Downdrafts, Updrafts, Chaos!
This scene was every bit the chaotic, mysterious convective mess that it looks! About half an hour after staring downhill into the notch of a line-embedded supercell, the storm accelerated east-northeast. Here, its dense, rain-wrapped main mesocyclone lurked to the right, while small but intense updrafts developed over the rear-flank gust front across most of this view. A complicating factor: the updrafts were rotating, some briefly but rapidly, and this entire section of the rear flank was a well-defined cyclonic-shear zone. While long-lived or significant tornadoes are very unlikely in this scenario, a brief spinup couldn’t be ruled out, and the whole area warranted close scrutiny. Another complication: the terrain was slightly higher to my north, obscuring true ground beneath it all. Another complication: scud tags rise, apparently right off the ground, in the rain-cooled air behind the gust front and updrafts, forming a rampart of tornado look-alikes. Some of those appeared to be slowly turning or converging. It all challenged this deeply experienced storm observer’s spotting skills as few situations have. A final complication: my continued eastward progress to the next, rather distant paved north option would have to be on a deteriorating, already unpaved road.

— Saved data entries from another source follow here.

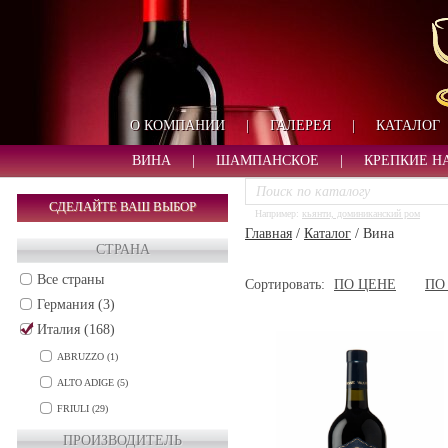
О КОМПАНИИ
|
ГАЛЕРЕЯ
|
КАТАЛОГ
ВИНА
|
ШАМПАНСКОЕ
|
КРЕПКИЕ Н
СДЕЛАЙТЕ ВАШ ВЫБОР
Например:
кьянти, доминиканский ром
Главная
/
Каталог
/
Вина
СТРАНА
Все страны
Сортировать:
ПО ЦЕНЕ
ПО
Германия (3)
Италия (168)
ABRUZZO (1)
ALTO ADIGE (5)
FRIULI (29)
MARCHE (14)
ПРОИЗВОДИТЕЛЬ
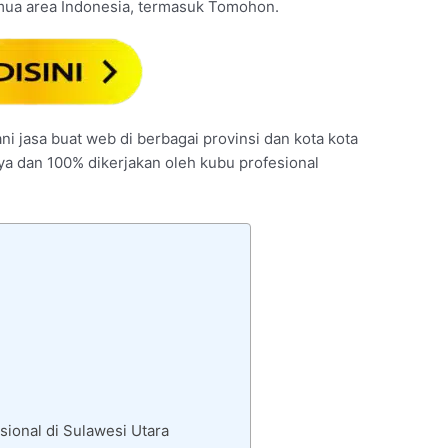
emua area Indonesia, termasuk Tomohon.
i jasa buat web di berbagai provinsi dan kota kota
nya dan 100% dikerjakan oleh kubu profesional
ional di Sulawesi Utara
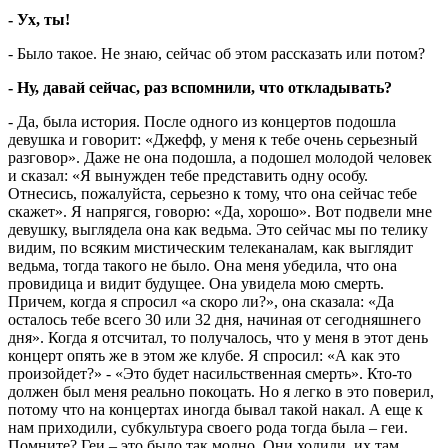
- Ух, ты!
- Было такое. Не знаю, сейчас об этом рассказать или потом?
- Ну, давай сейчас, раз вспомнили, что откладывать?
- Да, была история. После одного из концертов подошла
девушка и говорит: «Джефф, у меня к тебе очень серьезный
разговор». Даже не она подошла, а подошел молодой человек
и сказал: «Я вынужден тебе представить одну особу.
Отнесись, пожалуйста, серьезно к тому, что она сейчас тебе
скажет». Я напрягся, говорю: «Да, хорошо». Вот подвели мне
девушку, выглядела она как ведьма. Это сейчас мы по телику
видим, по всяким мистическим телеканалам, как выглядит
ведьма, тогда такого не было. Она меня убедила, что она
провидица и видит будущее. Она увидела мою смерть.
Причем, когда я спросил «а скоро ли?», она сказала: «Да
осталось тебе всего 30 или 32 дня, начиная от сегодняшнего
дня». Когда я отсчитал, то получалось, что у меня в этот день
концерт опять же в этом же клубе. Я спросил: «А как это
произойдет?» - «Это будет насильственная смерть». Кто-то
должен был меня реально покоцать. Но я легко в это поверил,
потому что на концертах иногда бывал такой накал. А еще к
нам приходили, субкультура своего рода тогда была – геи.
Помните? Геи – это было так модно. Они ходили, их там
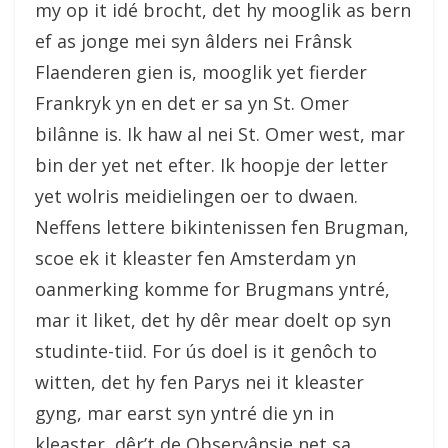
my op it idé brocht, det hy mooglik as bern
ef as jonge mei syn âlders nei Frânsk
Flaenderen gien is, mooglik yet fierder
Frankryk yn en det er sa yn St. Omer
bilânne is. Ik haw al nei St. Omer west, mar
bin der yet net efter. Ik hoopje der letter
yet wolris meidielingen oer to dwaen.
Neffens lettere bikintenissen fen Brugman,
scoe ek it kleaster fen Amsterdam yn
oanmerking komme for Brugmans yntré,
mar it liket, det hy dêr mear doelt op syn
studinte-tiid. For ús doel is it genôch to
witten, det hy fen Parys nei it kleaster
gyng, mar earst syn yntré die yn in
kleaster, dêr’t de Observânsje net sa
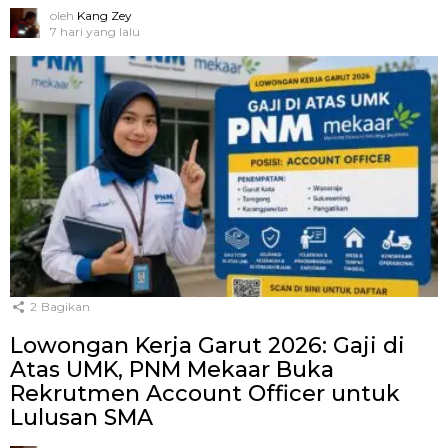
oleh
Kang Zey
7 hari yang lalu
2
Bagikan
Lowongan Kerja Garut 2026: Gaji di
Atas UMK, PNM Mekaar Buka
Rekrutmen Account Officer untuk
Lulusan SMA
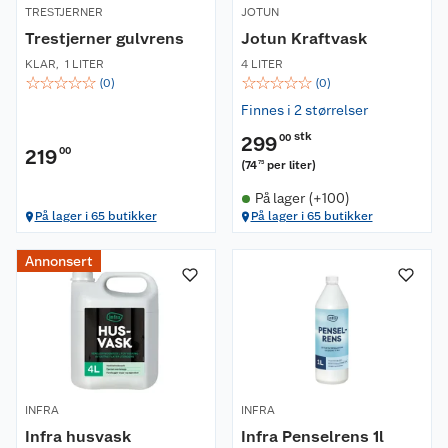
TRESTJERNER
JOTUN
Trestjerner gulvrens
Jotun Kraftvask
KLAR
,
1 LITER
4 LITER
☆
☆
☆
☆
☆
☆
☆
☆
☆
☆
(
0
)
(
0
)
Finnes i 2 størrelser
stk
299
00
219
00
(
74
per liter
)
75
På lager (+100)
På lager i 65 butikker
På lager i 65 butikker
Annonsert
INFRA
INFRA
Infra husvask
Infra Penselrens 1l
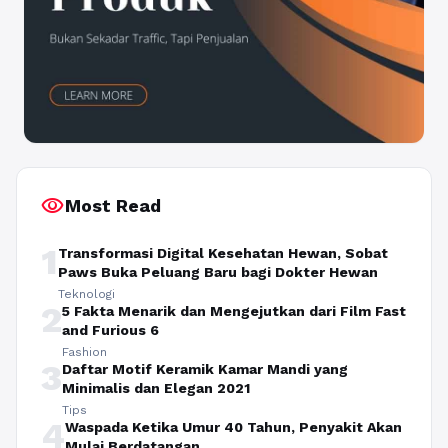
visibility
Most Read
1
Transformasi Digital Kesehatan Hewan, Sobat
Paws Buka Peluang Baru bagi Dokter Hewan
Teknologi
2
5 Fakta Menarik dan Mengejutkan dari Film Fast
and Furious 6
Fashion
3
Daftar Motif Keramik Kamar Mandi yang
Minimalis dan Elegan 2021
Tips
4
Waspada Ketika Umur 40 Tahun, Penyakit Akan
Mulai Berdatangan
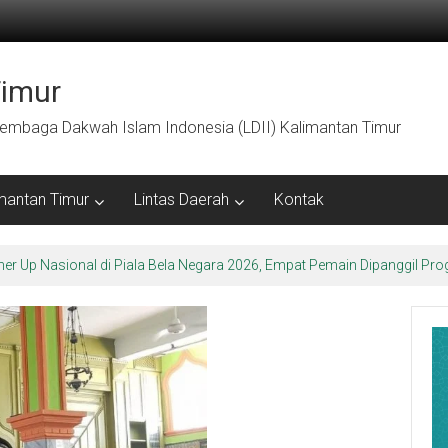
Timur
embaga Dakwah Islam Indonesia (LDII) Kalimantan Timur
mantan Timur
Lintas Daerah
Kontak
ner Up Nasional di Piala Bela Negara 2026, Empat Pemain Dipanggil 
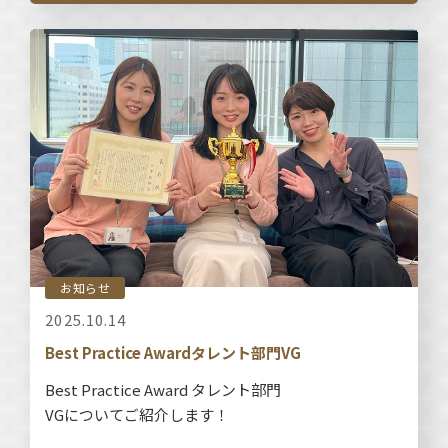
お知らせ
2025.10.14
Best Practice Awardタレント部門VG
Best Practice Award タレント部門
VGについてご紹介します！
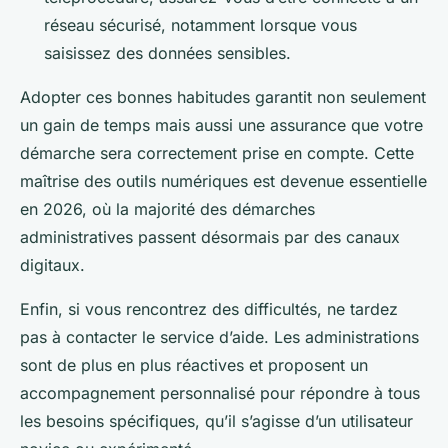
réseau sécurisé, notamment lorsque vous
saisissez des données sensibles.
Adopter ces bonnes habitudes garantit non seulement
un gain de temps mais aussi une assurance que votre
démarche sera correctement prise en compte. Cette
maîtrise des outils numériques est devenue essentielle
en 2026, où la majorité des démarches
administratives passent désormais par des canaux
digitaux.
Enfin, si vous rencontrez des difficultés, ne tardez
pas à contacter le service d’aide. Les administrations
sont de plus en plus réactives et proposent un
accompagnement personnalisé pour répondre à tous
les besoins spécifiques, qu’il s’agisse d’un utilisateur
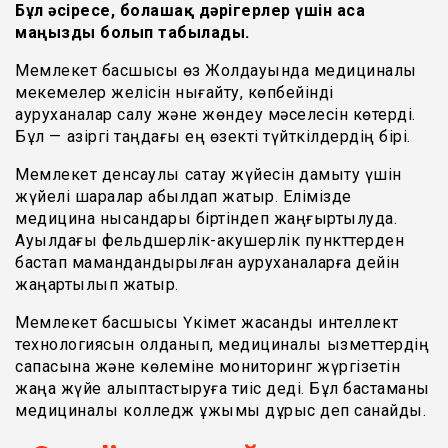
Бұл әсіресе, болашақ дәрігерлер үшін аса
маңызды болып табылады.
Мемлекет басшысы өз Жолдауында медициналық
мекемелер желісін нығайту, көпбейінді
ауруханалар салу және жөндеу мәселесін көтерді.
Бұл — қазіргі таңдағы ең өзекті түйткілдердің бірі.
Мемлекет денсаулық сақтау жүйесін дамыту үшін
жүйелі шаралар қабылдап жатыр. Елімізде
медицина нысандары біртіндеп жаңғыртылуда.
Ауылдағы фельдшерлік-акушерлік пункттерден
бастап мамандандырылған ауруханаларға дейін
жаңартылып жатыр.
Мемлекет басшысы Үкімет жасанды интеллект
технологиясын қолданып, медициналық қызметтердің
сапасына және көлеміне мониторинг жүргізетін
жаңа жүйе қалыптастыруға тиіс деді. Бұл бастаманы
медициналық колледж ұжымы дұрыс деп санайды.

Two options presented themselves here: stay abeam of this closer, horrendously messy, outflow-surfing, line-embedded supercell regardless, and hope to catch a brief, low-odds spinup somewhere in the murk, or zigzag south-southeast about 60 miles to the projected track of a new, discrete cell to the south. Sometimes the decision to leave doesn’t work; however, in this case, the reasoned gamble paid off.